Pincel de barba

No banheiro da casa do pai, há pouco enterrado, ele se olha no espelho. Perturba-se ao ver os olhos ainda secos.

Senta-se no vaso, assim sem abaixar a calça. Sensação estranha. Mas isso não impede o retorno da frase fatal: meu pai está morto. E fica absorvido por ela como um mantra mental. Súbito, lembra-se dos olhos do pai. Quando menino, achava que aqueles olhos grandes podiam ver tudo. Depois viu que não, seu pai não enxergava tudo.

Essa lembrança força-o ao chão, numa posição quase fetal. Olha as mãos. No velório olhou muito as mãos do pai. Nunca tinha reparado no quão parecidas eram com as suas. As mãos são um grande problema, no caixão entrelaçam-nas por não saberem o que fazer com elas.

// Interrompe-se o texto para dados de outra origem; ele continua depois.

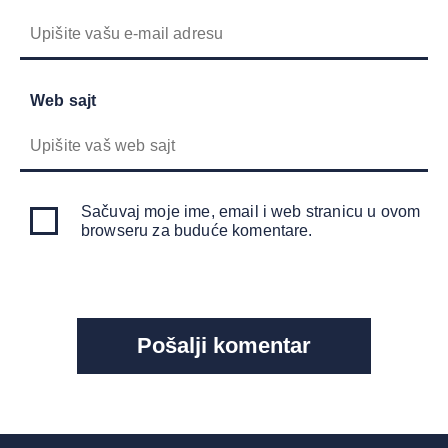
Web sajt
Sačuvaj moje ime, email i web stranicu u ovom
browseru za buduće komentare.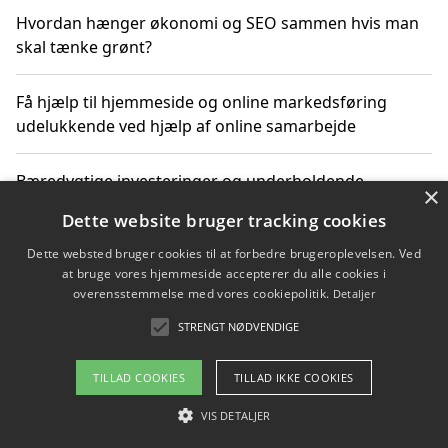
Hvordan hænger økonomi og SEO sammen hvis man
skal tænke grønt?
Få hjælp til hjemmeside og online markedsføring
udelukkende ved hjælp af online samarbejde
Bæredygtige investeringer og underholdende
×
byoplevelser i København
Dette website bruger tracking cookies
Dette websted bruger cookies til at forbedre brugeroplevelsen. Ved
Sådan kan online møder for virksomheder fremme
at bruge vores hjemmeside accepterer du alle cookies i
grønne investeringer
overensstemmelse med vores cookiepolitik.
Detaljer
STRENGT NØDVENDIGE
Copyright 2026 - Pilanto Aps
TILLAD COOKIES
TILLAD IKKE COOKIES
Om / kontakt
Blog
Betingelser
VIS DETALJER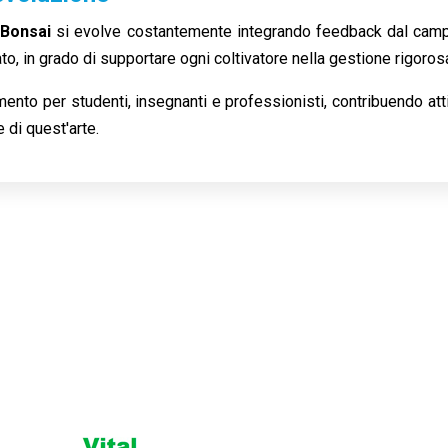
 Bonsai
si evolve costantemente integrando feedback dal campo e
o, in grado di supportare ogni coltivatore nella gestione rigorosa
ento per studenti, insegnanti e professionisti, contribuendo at
e di quest'arte.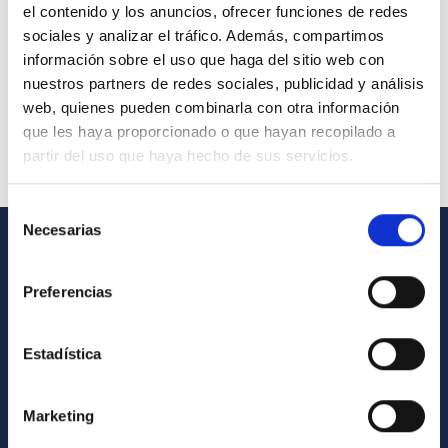
el contenido y los anuncios, ofrecer funciones de redes
sociales y analizar el tráfico. Además, compartimos
información sobre el uso que haga del sitio web con
nuestros partners de redes sociales, publicidad y análisis
web, quienes pueden combinarla con otra información
que les haya proporcionado o que hayan recopilado a
partir del uso que haya hecho de sus servicios.
Selección
Necesarias
de
consentimiento
INFORMACIÓN GENERAL
Preferencias
Contacto
Cómo llegar al IAC
Estadística
Directorio de personal
Biblioteca
Marketing
Registro general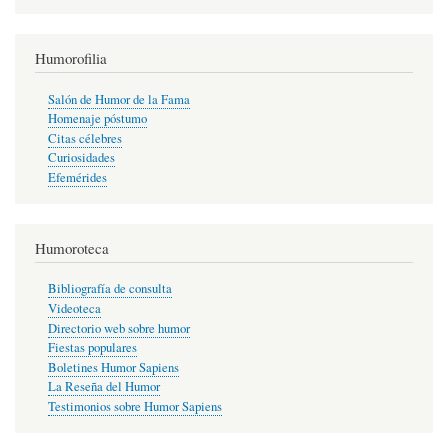
Humorofilia
Salón de Humor de la Fama
Homenaje póstumo
Citas célebres
Curiosidades
Efemérides
Humoroteca
Bibliografía de consulta
Videoteca
Directorio web sobre humor
Fiestas populares
Boletines Humor Sapiens
La Reseña del Humor
Testimonios sobre Humor Sapiens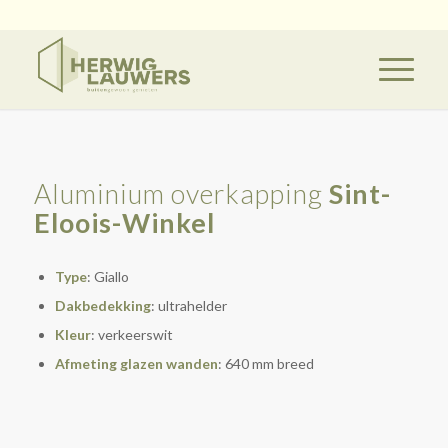
Aluminium overkapping
Sint-
Eloois-Winkel
Type
: Giallo
Dakbedekking
: ultrahelder
Kleur
: verkeerswit
Afmeting glazen wanden
: 640 mm breed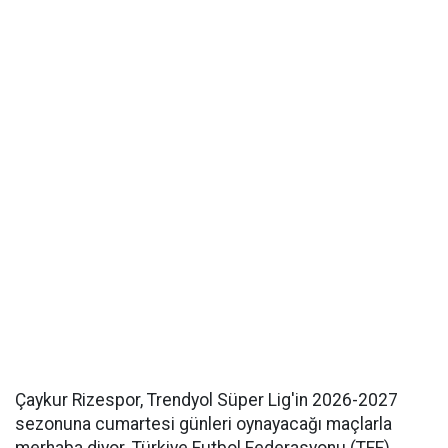
Çaykur Rizespor, Trendyol Süper Lig'in 2026-2027
sezonuna cumartesi günleri oynayacağı maçlarla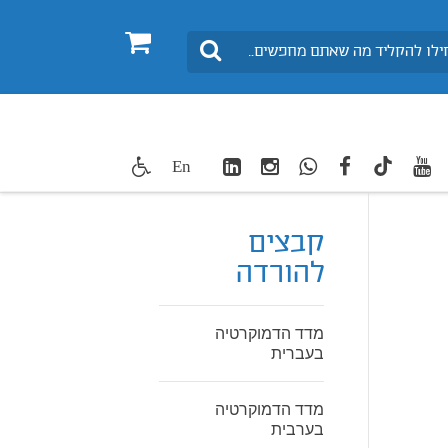
0
חיפוש
LinkedIn
Instagram
WhatsApp
facebook
youtube
twitte
En
TikTok
קבצים
להורדה
מדד הדמוקרטיה
בעברית
מדד הדמוקרטיה
בערבית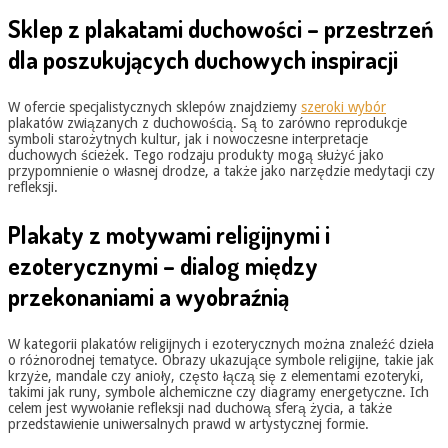
Sklep z plakatami duchowości – przestrzeń
dla poszukujących duchowych inspiracji
W ofercie specjalistycznych sklepów znajdziemy
szeroki wybór
plakatów związanych z duchowością. Są to zarówno reprodukcje
symboli starożytnych kultur, jak i nowoczesne interpretacje
duchowych ścieżek. Tego rodzaju produkty mogą służyć jako
przypomnienie o własnej drodze, a także jako narzędzie medytacji czy
refleksji.
Plakaty z motywami religijnymi i
ezoterycznymi – dialog między
przekonaniami a wyobraźnią
W kategorii plakatów religijnych i ezoterycznych można znaleźć dzieła
o różnorodnej tematyce. Obrazy ukazujące symbole religijne, takie jak
krzyże, mandale czy anioły, często łączą się z elementami ezoteryki,
takimi jak runy, symbole alchemiczne czy diagramy energetyczne. Ich
celem jest wywołanie refleksji nad duchową sferą życia, a także
przedstawienie uniwersalnych prawd w artystycznej formie.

Aproveita-se dessa divagação rasa para pôr-se de pé. Vê então um pincel de barba em cima da pia. Sente pena do pequeno objeto que não mais cumprirá sua rotina de tocar o rosto do pai, o mesmo rosto que ele quis tantas vezes tocar, mas que por medo (ou pudor) não tocou. Sente o cheiro do pincel e lembra que gostava de ver o pai fazendo a barba. Parece que finalmente irá chorar. Mas não, não chora.

Batem na porta. Ele diz que já vai. Põe no bolso do paletó o velho pincel, mas vacila antes de sair. E fica lá, sem saber se o leva consigo ou se o deixa no lugar onde o pai o havia deixado.